Data Transfer Method
USB 3.1 implements two blocks: a control and a data block. This offers a new encoding scheme named 128b/132b. that means 128 bits are represented by 132 bits on the line resulting in 3% Bandwidth overhead. In these 132 bits, 128 bits are payload and 4 bits are used as header identifying the data or control block. The design is capable to correct bit flips.
Compatibility of USB 3.1
USB Type-B 3.1 cables are not adaptable with USB Type-B 2.0 ports. Type-C cables or ports only support Type-A and Type-B ports or cables here if a suitable adapter is used. Devices based on USB 3.1 may not work or show a lag in performance while working with previous USB versions. Other than these special cases, USB 3.1 is backward compatible.

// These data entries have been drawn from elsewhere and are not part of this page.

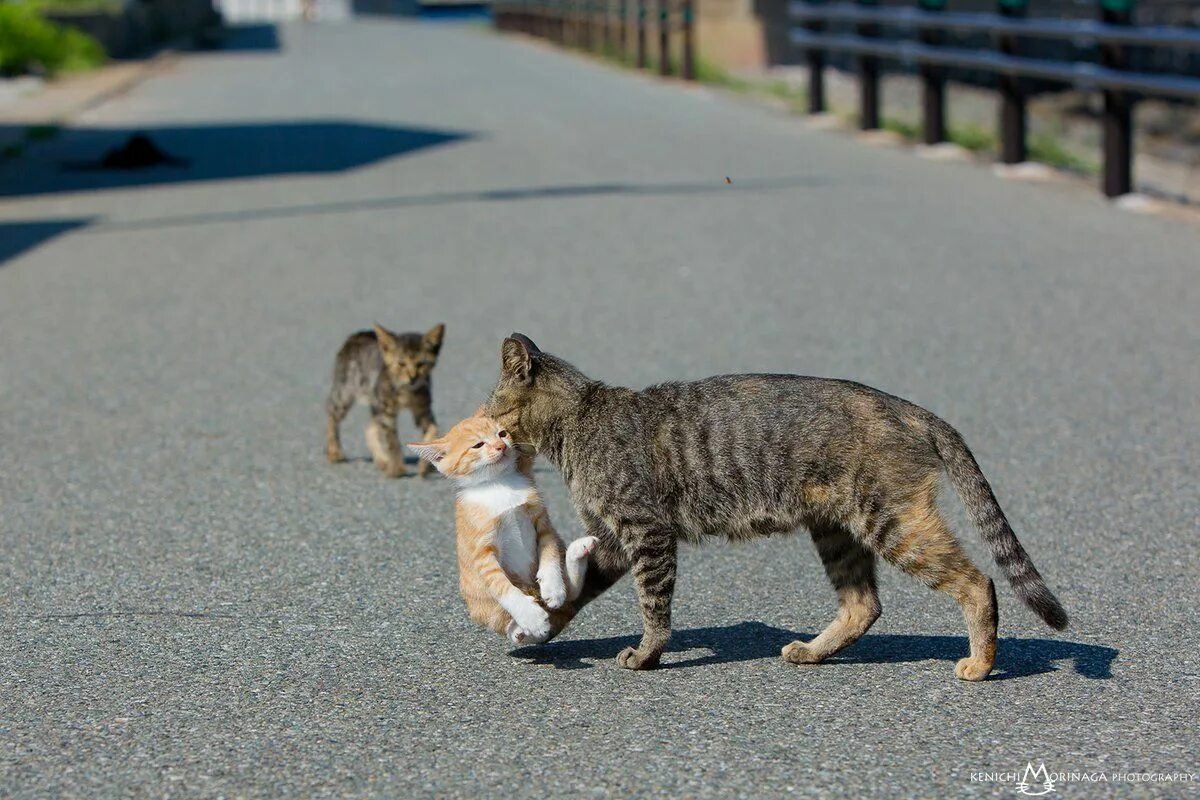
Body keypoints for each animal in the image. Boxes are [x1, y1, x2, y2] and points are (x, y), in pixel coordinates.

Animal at [326, 323, 444, 479]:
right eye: (401, 363)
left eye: (421, 364)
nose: (413, 378)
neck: (406, 391)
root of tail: (359, 334)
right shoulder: (387, 413)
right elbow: (392, 441)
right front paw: (396, 469)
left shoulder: (424, 411)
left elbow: (433, 430)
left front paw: (425, 466)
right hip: (344, 392)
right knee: (331, 415)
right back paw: (334, 451)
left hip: (376, 403)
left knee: (369, 428)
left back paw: (382, 460)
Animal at [408, 417, 595, 647]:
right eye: (478, 445)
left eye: (502, 433)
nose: (501, 446)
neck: (499, 485)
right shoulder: (482, 552)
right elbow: (502, 587)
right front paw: (531, 618)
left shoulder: (543, 524)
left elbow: (550, 555)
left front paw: (552, 586)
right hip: (483, 608)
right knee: (510, 625)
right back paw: (520, 630)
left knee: (572, 590)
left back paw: (578, 551)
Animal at [487, 333, 1070, 681]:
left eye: (492, 409)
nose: (486, 430)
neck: (580, 422)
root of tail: (913, 409)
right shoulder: (613, 540)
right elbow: (569, 594)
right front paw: (537, 624)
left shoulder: (646, 532)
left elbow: (654, 607)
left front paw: (647, 655)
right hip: (838, 530)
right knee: (863, 604)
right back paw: (812, 651)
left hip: (894, 522)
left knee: (978, 582)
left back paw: (980, 662)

Along with USB type-C connector, it supports many other connector types like Type-A, Type-B, and Micro-B. But only Type-C connectors are capable to handle the full power and bandwidth of USB 3.1 standard.

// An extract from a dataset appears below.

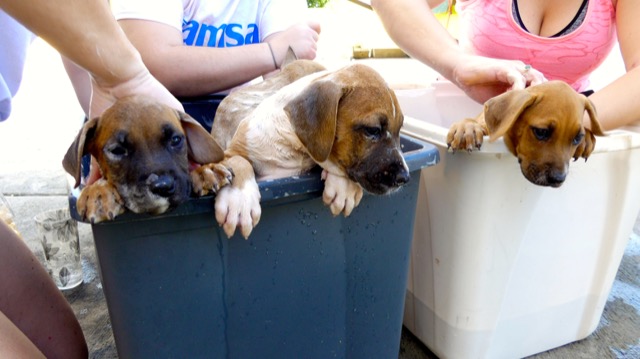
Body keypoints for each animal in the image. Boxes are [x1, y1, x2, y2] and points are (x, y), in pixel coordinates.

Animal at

How can you identify USB 3.1?
Turning to the hardware, USB 3.0 and USB 3.1 are identical. While no official color has been assigned for the insert, manufacturers like Asus has adopted light blue or bright turquoise color to distinguish USB 3.1 standards ports and plugs. You can also identify a USB 3.1 port on your computer if there is a logo as shown below near the port.
Comparison of USB 3.0 and USB 3.1
|USB 3.0||USB 3.1|
|Release Date||November 2008||July 2013|
|Former Name||USB 3.1 Gen 1||USB 3.1 Gen 2|
|Current Name||USB 3.2 Gen 1||USB 3.2 Gen 2|
|Marketing Name||SuperSpeed USB||SuperSpeed USB+|
|Maximum Power||0.9A/ 5V||5A/20V|
|Maximum Bit Transfer Speed||5 GB/s||10 GB/s|
|Supported Connectors and Ports||Type-A, Type-B, Micro-A, Micro-B||Type-A, Type-B, Micro-B, Type-C|
|Color||Bright Blue||Light blue or bright turquoise|
|Line Encoding Scheme||8b/10b||128b/132b|
After USB 1.0 and 2.0, USB 3.0 was launched with a major improvement in speed and performance. Between USB 3.0 vs USB 3.1, USB 3.1 is the real successor of USB 3.0 with a huge improvement in data transfer speed and power management. USB 3.1 is gradually being implemented in most of the devices and it can be anticipated that in the future all the electronic devices will use this standard of interface universally. But, from 2009 till now, USB 3.0 is widely seen in every modern device.